Black holes won't suck us in, can be source of brightest lights, says expert


Quataert

Black holes are real, come in a range of sizes and can actually be seen, said this year's Salpeter lecturer March 13.

Eliot Quataert, a professor of astronomy and physics at the University of California-Berkeley, began by explaining that "escape velocity" specifies how fast one needs to throw an object from the surface of a massive body (like a planet or star) for it to overcome gravity and escape into space. On Earth, it's about 11 kilometers per second; on the sun, it's 600 kilometers per second. The more mass a body packs into a smaller size, the higher its escape velocity.

In the late 1700s, scientists asked, "What if a star were so massive and so small that its escape velocity exceeds the speed of light (300,000 kilometers per second)?" They called this object a dark star, one that couldn't be seen because no light would come off it.

We now refer to this object as a black hole, Quataert said.

While Einstein's General Theory of Relativity was used to produce a mathematical description of black holes in 1916, the implications were not understood and accepted until the 1960s. In black holes, Quataert said, all matter and information remains trapped.

Quataert dispelled such popular myths as black holes being cosmic vacuum cleaners and the danger of us being suddenly sucked into one.

"If you are far away … a black hole is no different from any other massive object. If the sun were to be replaced by a black hole of equal mass, the earth wouldn't get sucked in and would happily go around in its orbit," Quataert explained.

Stars have a balance between the inward pull of gravity and the outward push of pressure from hot gases. "This happy balance exists because of nuclear fusion reactions in the center of the star that heat up the surrounding gases. These eventually run out," Quataert said.
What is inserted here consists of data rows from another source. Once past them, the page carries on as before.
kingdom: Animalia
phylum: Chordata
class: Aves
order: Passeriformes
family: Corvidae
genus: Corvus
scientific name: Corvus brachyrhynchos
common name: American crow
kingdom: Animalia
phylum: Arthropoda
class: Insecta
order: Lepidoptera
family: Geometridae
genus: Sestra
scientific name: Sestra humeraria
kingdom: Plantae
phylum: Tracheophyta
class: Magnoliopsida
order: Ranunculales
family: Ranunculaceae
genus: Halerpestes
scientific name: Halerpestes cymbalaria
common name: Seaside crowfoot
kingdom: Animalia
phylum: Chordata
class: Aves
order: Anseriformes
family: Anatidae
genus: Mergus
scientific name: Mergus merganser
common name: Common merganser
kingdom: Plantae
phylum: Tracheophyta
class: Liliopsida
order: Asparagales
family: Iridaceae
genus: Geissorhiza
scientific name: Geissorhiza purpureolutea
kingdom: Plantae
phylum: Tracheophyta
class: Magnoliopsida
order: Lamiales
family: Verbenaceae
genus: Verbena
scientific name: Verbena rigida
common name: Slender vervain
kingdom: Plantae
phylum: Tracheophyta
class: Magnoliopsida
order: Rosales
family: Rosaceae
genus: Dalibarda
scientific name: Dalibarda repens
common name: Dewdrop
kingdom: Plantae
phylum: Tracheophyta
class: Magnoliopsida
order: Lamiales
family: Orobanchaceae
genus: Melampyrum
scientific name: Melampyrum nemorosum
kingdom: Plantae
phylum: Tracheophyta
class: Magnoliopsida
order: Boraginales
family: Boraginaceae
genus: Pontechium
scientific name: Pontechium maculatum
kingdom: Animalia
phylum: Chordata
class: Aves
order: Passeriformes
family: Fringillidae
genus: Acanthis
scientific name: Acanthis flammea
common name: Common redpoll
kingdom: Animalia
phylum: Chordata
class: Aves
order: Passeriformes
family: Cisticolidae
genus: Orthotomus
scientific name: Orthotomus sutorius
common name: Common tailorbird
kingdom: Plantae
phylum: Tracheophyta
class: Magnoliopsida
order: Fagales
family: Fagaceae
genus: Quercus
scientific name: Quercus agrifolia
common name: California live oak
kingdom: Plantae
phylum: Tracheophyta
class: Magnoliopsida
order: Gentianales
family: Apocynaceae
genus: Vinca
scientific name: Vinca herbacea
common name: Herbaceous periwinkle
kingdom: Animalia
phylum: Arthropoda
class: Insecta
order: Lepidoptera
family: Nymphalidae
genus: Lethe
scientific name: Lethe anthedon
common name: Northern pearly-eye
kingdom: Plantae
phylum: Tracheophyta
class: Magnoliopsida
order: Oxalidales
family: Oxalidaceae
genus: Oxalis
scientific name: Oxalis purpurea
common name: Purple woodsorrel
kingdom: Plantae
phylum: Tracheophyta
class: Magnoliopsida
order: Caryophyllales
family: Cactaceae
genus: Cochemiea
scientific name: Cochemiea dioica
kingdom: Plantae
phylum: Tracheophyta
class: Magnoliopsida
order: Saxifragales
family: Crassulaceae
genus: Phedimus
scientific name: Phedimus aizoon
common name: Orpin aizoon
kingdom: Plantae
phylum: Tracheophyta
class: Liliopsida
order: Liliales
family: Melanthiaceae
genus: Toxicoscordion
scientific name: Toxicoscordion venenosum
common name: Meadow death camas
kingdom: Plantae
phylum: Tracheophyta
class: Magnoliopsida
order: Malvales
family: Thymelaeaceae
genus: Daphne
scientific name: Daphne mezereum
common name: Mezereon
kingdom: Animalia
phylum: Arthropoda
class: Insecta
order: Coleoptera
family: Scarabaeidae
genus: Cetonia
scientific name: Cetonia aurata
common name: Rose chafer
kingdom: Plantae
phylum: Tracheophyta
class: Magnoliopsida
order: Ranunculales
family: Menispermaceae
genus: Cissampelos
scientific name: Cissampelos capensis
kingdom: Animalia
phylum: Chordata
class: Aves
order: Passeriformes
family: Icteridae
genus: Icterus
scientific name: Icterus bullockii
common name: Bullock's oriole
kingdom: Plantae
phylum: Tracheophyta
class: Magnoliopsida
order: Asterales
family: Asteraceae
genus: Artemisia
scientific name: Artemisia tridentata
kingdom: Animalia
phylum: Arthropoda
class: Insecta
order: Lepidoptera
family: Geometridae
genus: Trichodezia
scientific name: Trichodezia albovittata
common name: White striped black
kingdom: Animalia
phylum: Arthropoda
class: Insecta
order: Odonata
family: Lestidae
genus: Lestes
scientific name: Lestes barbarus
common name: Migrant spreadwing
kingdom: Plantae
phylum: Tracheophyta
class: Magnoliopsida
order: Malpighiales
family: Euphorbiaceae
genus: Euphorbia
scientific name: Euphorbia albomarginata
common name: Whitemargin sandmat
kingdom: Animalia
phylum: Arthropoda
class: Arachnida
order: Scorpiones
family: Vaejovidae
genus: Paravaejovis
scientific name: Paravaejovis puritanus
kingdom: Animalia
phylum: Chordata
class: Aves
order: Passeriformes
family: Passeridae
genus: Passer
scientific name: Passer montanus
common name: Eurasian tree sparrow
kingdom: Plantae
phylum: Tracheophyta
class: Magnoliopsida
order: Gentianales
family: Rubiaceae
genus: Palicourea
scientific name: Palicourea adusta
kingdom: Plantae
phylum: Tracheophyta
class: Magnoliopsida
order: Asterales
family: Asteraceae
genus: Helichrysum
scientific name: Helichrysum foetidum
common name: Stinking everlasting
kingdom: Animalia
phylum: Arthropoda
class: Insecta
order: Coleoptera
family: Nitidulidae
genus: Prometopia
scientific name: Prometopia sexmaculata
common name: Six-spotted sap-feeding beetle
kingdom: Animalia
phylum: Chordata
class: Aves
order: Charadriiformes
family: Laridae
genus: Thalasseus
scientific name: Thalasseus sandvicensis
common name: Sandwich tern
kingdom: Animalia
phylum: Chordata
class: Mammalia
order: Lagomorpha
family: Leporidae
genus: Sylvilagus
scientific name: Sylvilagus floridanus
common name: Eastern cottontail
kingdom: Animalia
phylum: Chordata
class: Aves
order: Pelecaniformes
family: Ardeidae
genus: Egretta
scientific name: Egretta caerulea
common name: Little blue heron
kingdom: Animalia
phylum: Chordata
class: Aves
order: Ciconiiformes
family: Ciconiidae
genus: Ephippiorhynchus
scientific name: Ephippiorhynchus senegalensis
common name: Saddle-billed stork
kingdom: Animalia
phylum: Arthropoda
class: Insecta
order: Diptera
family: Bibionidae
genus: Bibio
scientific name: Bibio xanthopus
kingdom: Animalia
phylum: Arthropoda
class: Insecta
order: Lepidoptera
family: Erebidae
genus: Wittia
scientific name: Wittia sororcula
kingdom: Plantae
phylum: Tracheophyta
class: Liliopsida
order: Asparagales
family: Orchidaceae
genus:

Gravity then takes over, causing the star to collapse in on itself. Stars more than 30 times as massive as the sun collapse to a single point in space, forming a black hole. In addition to these relatively small black holes formed from stellar deaths, supermassive ones exist at the center of most galaxies.

Astronomers can detect black holes by observing the effects of their strong gravity on nearby objects, he said. Scientists have deduced, for example, that near the center of the Milky Way there is a black hole with a mass 4 million times that of the sun.

Counterintuitively, black holes can also be the brightest sources of light in the universe. Gas and dust just outside a black hole can spiral in toward the center, get extremely hot and release large amounts of radiation that is easily detected, Quataert said.

The Salpeter Lecture Series was established in 1998 to honor Edwin E. Salpeter, a professor of astronomy and physics at Cornell for more than 50 years until his death in 2008. Salpeter is considered one of the most important astrophysicists of the 20th century for elucidating how carbon is produced in stars and deriving the formation rates of stars of different masses, among numerous other influential works.

Graduate student Vivek Venkataraman is a writer intern for the Cornell Chronicle.